As this is a library created explicitly for wrapping checked and unchecked exceptions in lambda expressions, I would say that is pretty important to make sure that the exception that you are wrapping is indeed the exception that was originally created, together with it's message, not just the exception type.

Currently the tests are using @Test(expected = WrappedException.class), which will test only if the exception was tested. It's not able to test also the thrown exception message without writing a try-catch block.

    @Test(expected = WrappedException.class)
    public void shouldWrapInRuntimeExWhenUsingUnchecked() throws Exception {
        // given
        final ThrowingBiFunction<Integer, Integer, Integer, Exception> f1 = (i, j) -> { throw new Exception(); };

        // when
        ThrowingBiFunction.unchecked(f1).apply(42, 42);

        // then RuntimeException is thrown
    }

For this situations JUnit has it's ExpectedException rule, that can be used to just exactly do so:

     @Rule
     public ExpectedException thrown= ExpectedException.none();

    @Test
    public void shouldWrapInWrappedEx() throws Exception {
        final Exception cause = new Exception("some message");
        
        thrown.expect(WrappedException.class);
        thrown.expectMessage("some message");
        thrown.expectCause(is(cause));

        // given
        final ThrowingBiFunction<Integer, Integer, Integer, Exception> f1 = (i, j) -> { throw cause; };

        // when
        f1.unchecked().apply(42, 42);

        // then RuntimeException is thrown
        fail("exception expected");
    }

even more, you can also verify the root cause, or expect based on a matcher.
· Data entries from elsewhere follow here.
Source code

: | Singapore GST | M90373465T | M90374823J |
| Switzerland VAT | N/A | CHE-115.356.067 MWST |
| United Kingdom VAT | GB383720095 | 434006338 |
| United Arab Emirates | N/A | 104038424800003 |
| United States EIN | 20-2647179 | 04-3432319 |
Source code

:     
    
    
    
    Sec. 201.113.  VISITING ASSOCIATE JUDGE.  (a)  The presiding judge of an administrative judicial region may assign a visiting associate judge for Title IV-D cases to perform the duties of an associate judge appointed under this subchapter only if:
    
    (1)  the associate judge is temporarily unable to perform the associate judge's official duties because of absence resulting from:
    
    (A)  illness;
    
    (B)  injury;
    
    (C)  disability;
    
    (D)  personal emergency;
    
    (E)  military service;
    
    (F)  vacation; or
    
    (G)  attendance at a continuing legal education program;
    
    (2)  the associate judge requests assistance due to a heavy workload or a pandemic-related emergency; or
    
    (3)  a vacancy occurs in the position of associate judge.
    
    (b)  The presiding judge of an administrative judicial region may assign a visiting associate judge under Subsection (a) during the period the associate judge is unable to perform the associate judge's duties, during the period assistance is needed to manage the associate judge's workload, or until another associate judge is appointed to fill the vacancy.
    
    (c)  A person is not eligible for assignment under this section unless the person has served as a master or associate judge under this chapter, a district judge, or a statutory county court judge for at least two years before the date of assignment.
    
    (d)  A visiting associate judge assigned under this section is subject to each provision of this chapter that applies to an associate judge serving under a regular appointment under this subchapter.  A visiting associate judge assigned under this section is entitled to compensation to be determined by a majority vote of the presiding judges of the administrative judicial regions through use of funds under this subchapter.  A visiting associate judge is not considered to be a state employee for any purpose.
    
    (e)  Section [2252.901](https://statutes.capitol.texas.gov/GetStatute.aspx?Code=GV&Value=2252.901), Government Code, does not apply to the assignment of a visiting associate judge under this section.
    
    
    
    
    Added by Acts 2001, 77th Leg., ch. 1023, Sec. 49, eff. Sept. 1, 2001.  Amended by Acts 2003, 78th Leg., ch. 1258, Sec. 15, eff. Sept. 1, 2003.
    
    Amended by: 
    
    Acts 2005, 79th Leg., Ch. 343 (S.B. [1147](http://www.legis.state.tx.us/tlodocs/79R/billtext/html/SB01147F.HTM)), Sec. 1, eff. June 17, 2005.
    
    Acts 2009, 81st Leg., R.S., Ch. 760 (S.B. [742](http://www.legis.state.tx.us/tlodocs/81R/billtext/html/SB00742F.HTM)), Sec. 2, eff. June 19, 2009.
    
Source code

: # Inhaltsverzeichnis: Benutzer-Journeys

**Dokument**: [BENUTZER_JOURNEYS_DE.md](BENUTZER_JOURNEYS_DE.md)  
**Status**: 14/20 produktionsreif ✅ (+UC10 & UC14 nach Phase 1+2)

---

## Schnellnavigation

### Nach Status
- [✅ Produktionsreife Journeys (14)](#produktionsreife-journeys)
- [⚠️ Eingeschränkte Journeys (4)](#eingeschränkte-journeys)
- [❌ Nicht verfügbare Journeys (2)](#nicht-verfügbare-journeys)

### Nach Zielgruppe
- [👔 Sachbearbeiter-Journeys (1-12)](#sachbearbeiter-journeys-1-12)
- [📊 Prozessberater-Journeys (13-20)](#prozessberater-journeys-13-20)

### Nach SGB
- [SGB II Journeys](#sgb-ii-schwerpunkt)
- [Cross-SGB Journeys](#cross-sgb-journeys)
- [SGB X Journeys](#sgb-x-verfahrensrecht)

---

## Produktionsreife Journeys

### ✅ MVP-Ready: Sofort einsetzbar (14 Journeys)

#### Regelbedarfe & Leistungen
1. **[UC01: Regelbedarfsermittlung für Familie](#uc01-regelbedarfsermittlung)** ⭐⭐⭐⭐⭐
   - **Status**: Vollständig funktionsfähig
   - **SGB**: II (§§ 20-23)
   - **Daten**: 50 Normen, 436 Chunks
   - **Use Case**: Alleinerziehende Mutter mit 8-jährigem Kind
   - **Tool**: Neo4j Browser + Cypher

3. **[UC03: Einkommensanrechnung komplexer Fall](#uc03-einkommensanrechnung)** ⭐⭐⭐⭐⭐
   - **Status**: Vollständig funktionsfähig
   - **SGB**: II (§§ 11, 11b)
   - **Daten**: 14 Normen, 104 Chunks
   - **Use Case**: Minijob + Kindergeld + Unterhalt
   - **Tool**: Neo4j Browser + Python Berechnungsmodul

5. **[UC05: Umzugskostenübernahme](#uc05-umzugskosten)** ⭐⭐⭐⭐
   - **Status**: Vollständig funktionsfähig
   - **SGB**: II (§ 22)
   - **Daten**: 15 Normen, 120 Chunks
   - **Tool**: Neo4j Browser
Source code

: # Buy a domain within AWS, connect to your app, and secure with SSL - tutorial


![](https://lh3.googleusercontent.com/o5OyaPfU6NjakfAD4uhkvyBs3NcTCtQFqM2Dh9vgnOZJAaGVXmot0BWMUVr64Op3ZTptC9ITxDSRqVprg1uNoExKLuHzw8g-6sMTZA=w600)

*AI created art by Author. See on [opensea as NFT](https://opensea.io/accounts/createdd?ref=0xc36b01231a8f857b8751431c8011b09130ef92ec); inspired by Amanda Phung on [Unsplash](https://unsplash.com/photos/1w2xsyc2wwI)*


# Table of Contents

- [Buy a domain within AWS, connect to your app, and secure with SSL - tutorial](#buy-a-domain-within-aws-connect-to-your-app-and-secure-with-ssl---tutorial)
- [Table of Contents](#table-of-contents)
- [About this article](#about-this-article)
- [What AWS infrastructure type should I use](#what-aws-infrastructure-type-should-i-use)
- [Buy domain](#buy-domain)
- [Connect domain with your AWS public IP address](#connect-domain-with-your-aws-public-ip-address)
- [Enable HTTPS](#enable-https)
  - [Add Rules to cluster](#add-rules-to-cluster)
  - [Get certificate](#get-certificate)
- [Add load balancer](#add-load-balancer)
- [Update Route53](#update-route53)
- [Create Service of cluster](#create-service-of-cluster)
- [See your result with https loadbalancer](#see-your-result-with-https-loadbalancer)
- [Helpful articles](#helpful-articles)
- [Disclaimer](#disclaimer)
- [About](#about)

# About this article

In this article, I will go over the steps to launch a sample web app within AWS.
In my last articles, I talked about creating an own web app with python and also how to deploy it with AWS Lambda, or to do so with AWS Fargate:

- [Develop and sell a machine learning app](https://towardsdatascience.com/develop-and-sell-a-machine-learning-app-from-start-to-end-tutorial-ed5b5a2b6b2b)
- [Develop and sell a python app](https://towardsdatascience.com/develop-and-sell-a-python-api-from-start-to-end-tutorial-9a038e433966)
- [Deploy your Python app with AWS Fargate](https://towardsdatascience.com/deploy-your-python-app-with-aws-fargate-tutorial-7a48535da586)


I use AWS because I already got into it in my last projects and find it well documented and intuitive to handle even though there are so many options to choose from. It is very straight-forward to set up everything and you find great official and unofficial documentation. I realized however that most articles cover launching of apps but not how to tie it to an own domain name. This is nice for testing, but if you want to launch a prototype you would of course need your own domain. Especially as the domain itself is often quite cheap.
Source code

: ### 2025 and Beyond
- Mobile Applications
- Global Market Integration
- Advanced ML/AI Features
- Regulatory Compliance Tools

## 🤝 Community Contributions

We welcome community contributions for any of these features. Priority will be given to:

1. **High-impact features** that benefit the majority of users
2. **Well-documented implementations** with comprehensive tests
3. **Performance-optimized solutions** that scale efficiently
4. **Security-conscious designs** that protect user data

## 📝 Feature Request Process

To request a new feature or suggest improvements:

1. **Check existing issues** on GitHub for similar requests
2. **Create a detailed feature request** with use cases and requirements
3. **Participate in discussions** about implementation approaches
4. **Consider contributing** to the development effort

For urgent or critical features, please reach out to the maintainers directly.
By changing the tests to use ExpectedException instead of @Test(expected = SomeException.class) the tests should be cleaner and will actually test that we indeed are wrapping the exceptions not just throwing a runtime exception that accidentally or not is called WrappedException, thus testing more than before.

Since assertj is already used in this project I'd use it. It's much more feature rich. Few examples here:
https://github.com/joel-costigliola/assertj-examples/blob/master/assertions-examples/src/test/java/org/assertj/examples/ExceptionAssertionsExamples.java
Btw: Junit rules will be replaced with extensions in Junit5, it'll be easier to migrate with assertj approach.